TASK OBJECTIVE: Transcribe exactly each line of the entries, from the opening line to the line with "550 93 5434", with both of those lines included.

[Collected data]
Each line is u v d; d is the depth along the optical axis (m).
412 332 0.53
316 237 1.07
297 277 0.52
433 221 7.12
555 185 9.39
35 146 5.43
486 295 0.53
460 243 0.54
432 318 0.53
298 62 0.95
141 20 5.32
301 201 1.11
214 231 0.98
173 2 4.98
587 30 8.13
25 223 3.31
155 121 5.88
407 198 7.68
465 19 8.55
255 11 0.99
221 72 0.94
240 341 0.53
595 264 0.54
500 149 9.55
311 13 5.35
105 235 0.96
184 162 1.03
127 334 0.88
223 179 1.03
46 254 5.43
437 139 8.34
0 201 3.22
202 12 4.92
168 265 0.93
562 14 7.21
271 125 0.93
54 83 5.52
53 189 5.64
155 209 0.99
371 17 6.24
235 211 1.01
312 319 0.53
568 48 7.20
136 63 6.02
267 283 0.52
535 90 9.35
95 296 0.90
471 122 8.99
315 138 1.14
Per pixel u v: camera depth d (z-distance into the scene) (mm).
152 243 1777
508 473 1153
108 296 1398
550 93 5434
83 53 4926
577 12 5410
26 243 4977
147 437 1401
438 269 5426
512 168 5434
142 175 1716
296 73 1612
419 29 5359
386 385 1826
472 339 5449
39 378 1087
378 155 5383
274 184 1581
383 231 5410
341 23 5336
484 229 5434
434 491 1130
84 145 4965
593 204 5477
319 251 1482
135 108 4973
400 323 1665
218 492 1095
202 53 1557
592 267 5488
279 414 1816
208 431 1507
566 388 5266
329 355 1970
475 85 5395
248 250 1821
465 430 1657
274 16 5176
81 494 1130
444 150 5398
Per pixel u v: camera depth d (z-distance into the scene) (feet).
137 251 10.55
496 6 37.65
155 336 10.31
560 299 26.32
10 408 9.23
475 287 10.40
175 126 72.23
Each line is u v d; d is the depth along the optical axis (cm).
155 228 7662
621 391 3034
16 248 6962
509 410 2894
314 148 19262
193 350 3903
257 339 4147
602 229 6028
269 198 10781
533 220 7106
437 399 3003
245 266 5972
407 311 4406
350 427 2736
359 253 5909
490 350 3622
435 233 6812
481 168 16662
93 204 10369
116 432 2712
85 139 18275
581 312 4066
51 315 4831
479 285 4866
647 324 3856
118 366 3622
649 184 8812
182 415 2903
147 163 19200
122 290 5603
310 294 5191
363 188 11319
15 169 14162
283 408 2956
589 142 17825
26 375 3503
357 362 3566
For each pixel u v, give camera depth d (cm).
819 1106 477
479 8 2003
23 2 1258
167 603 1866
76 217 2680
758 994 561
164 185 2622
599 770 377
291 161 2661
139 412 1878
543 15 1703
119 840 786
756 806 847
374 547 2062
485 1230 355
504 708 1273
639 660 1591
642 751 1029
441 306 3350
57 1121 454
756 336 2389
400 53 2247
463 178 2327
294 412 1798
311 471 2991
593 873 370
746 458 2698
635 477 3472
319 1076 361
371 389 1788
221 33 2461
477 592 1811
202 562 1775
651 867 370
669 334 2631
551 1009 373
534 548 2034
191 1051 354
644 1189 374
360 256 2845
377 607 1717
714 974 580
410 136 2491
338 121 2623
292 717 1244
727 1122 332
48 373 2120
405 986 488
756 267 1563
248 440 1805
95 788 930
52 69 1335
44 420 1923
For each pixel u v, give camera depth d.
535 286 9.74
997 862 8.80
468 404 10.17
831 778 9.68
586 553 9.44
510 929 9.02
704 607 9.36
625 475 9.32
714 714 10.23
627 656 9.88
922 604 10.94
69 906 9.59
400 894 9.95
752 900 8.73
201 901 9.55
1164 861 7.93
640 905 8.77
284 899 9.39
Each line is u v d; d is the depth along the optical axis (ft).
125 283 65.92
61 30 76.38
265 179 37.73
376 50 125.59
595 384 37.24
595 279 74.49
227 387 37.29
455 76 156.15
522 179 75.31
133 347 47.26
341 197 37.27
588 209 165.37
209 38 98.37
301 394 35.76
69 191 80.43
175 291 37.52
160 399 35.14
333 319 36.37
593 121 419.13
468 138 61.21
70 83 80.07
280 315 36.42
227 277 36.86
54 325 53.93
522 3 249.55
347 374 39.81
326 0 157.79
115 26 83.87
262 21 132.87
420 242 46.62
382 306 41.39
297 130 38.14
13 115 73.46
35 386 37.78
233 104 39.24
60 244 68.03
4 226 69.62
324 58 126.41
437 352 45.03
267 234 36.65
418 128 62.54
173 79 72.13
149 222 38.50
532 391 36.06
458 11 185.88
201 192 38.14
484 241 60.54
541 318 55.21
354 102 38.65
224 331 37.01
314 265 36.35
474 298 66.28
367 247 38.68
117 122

RESULT:
Each line is u v d; d is the depth along the optical axis (m).
412 332 0.53
316 237 1.07
297 277 0.52
433 221 7.12
555 185 9.39
35 146 5.43
486 295 0.53
460 243 0.54
432 318 0.53
298 62 0.95
141 20 5.32
301 201 1.11
214 231 0.98
173 2 4.98
587 30 8.13
25 223 3.31
155 121 5.88
407 198 7.68
465 19 8.55
255 11 0.99
221 72 0.94
240 341 0.53
595 264 0.54
500 149 9.55
311 13 5.35
105 235 0.96
184 162 1.03
127 334 0.88
223 179 1.03
46 254 5.43
437 139 8.34
0 201 3.22
202 12 4.92
168 265 0.93
562 14 7.21
271 125 0.93
54 83 5.52
53 189 5.64
155 209 0.99
371 17 6.24
235 211 1.01
312 319 0.53
568 48 7.20
136 63 6.02
267 283 0.52
535 90 9.35
95 296 0.90
471 122 8.99
315 138 1.14
Per pixel u v: camera depth d (z-distance into the scene) (mm).
152 243 1777
508 473 1153
108 296 1398
550 93 5434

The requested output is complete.